Digitalisation de la qualité agroalimentaire : opportunité ou effet de mode ?
Papiers empilés, classeurs débordants, ressaisies sur Excel… La promesse du « zéro papier » et des logiciels QHSE a inondé les usines agroalimentaires ces dernières années. Mais au-delà du discours commercial, la digitalisation est-elle la solution magique à tous vos écarts d'audit ?
Ce que la digitalisation peut VRAIMENT apporter
- Traçabilité en temps réel : Des systèmes qui croisent automatiquement les lots amonts et avals lors des exercices de traçabilité, réduisant les temps de recherche mass-balance de plusieurs heures à quelques minutes (point hautement bénéfique lors d'un audit IFS/BRC).

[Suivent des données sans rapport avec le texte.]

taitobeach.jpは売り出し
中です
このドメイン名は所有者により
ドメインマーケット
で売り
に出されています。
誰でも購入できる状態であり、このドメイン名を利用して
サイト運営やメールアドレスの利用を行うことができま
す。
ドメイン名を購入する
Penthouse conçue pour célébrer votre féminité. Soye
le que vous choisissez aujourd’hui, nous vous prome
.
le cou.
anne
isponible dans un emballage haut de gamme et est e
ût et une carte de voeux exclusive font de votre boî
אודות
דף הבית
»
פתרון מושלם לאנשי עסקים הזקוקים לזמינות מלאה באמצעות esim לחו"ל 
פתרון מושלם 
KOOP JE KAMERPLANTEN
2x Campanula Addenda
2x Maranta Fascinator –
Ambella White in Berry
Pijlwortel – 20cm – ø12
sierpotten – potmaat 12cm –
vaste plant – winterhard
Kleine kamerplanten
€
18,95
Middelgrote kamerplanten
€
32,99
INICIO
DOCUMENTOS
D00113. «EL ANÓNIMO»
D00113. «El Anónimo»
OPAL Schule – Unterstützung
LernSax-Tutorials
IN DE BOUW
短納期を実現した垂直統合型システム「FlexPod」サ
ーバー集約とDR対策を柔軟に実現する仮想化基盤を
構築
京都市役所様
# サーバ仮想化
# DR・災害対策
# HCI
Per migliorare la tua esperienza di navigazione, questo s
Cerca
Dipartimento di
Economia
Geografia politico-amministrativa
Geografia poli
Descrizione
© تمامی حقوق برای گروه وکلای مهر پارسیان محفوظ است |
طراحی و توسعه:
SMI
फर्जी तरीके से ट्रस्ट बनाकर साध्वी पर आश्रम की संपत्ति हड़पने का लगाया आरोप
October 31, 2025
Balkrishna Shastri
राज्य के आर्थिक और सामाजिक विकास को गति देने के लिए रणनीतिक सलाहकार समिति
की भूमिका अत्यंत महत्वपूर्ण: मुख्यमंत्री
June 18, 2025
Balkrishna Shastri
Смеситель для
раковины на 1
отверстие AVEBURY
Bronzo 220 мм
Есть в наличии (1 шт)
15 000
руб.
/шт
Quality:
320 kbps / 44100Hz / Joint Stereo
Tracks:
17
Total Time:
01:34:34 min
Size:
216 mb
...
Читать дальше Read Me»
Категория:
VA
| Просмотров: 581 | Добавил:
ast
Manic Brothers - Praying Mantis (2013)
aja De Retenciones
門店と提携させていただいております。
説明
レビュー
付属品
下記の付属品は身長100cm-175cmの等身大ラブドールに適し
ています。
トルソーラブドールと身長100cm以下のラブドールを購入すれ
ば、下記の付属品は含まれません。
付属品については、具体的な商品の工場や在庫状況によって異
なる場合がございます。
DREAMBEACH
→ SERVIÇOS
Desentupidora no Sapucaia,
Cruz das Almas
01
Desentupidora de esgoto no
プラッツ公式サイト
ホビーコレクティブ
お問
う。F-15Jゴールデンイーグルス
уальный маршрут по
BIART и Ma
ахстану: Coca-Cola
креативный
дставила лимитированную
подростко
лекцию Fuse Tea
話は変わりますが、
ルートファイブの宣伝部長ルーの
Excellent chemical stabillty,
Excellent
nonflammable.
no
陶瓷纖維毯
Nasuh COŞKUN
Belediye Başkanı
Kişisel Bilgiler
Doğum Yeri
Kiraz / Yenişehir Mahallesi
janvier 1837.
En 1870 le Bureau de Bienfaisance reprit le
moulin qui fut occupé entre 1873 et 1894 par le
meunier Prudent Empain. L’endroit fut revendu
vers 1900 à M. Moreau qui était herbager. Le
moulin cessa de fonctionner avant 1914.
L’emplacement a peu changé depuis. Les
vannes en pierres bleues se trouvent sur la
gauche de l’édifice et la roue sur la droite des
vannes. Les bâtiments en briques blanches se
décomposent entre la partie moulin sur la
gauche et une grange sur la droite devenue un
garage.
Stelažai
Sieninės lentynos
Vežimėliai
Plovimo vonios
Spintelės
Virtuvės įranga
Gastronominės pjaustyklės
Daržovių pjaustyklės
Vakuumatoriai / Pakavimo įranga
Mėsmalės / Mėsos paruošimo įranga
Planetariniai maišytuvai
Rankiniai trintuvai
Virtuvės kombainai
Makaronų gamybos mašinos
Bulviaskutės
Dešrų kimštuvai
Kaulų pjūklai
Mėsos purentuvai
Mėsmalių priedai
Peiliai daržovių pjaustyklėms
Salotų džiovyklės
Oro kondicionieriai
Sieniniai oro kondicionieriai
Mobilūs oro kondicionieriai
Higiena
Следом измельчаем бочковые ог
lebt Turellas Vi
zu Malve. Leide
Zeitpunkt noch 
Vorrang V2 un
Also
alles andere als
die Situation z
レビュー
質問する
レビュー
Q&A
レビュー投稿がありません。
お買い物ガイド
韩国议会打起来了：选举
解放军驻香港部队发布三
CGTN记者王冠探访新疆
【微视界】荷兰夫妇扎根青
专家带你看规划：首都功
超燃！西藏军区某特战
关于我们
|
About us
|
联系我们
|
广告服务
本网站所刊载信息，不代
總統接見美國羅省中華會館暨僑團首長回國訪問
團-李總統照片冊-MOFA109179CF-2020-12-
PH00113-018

- Gestion documentaire infaillible : La certitude absolue que seule la version V5 du nettoyage est disponible aux opérateurs sur les tablettes industrielles, éradiquant les non-conformités liées aux documents obsolètes.
- Monitoring environnemental automatisé : Les capteurs de température ou d'humidité connectés directement aux limites critiques de CCP/PRPo, déclenchant des alarmes immédiates sans attendre la ronde des 4 heures.
Les limites qu'on vous cache rarement
Cependant, un mauvais processus digitalisé reste un mauvais processus... numérisé.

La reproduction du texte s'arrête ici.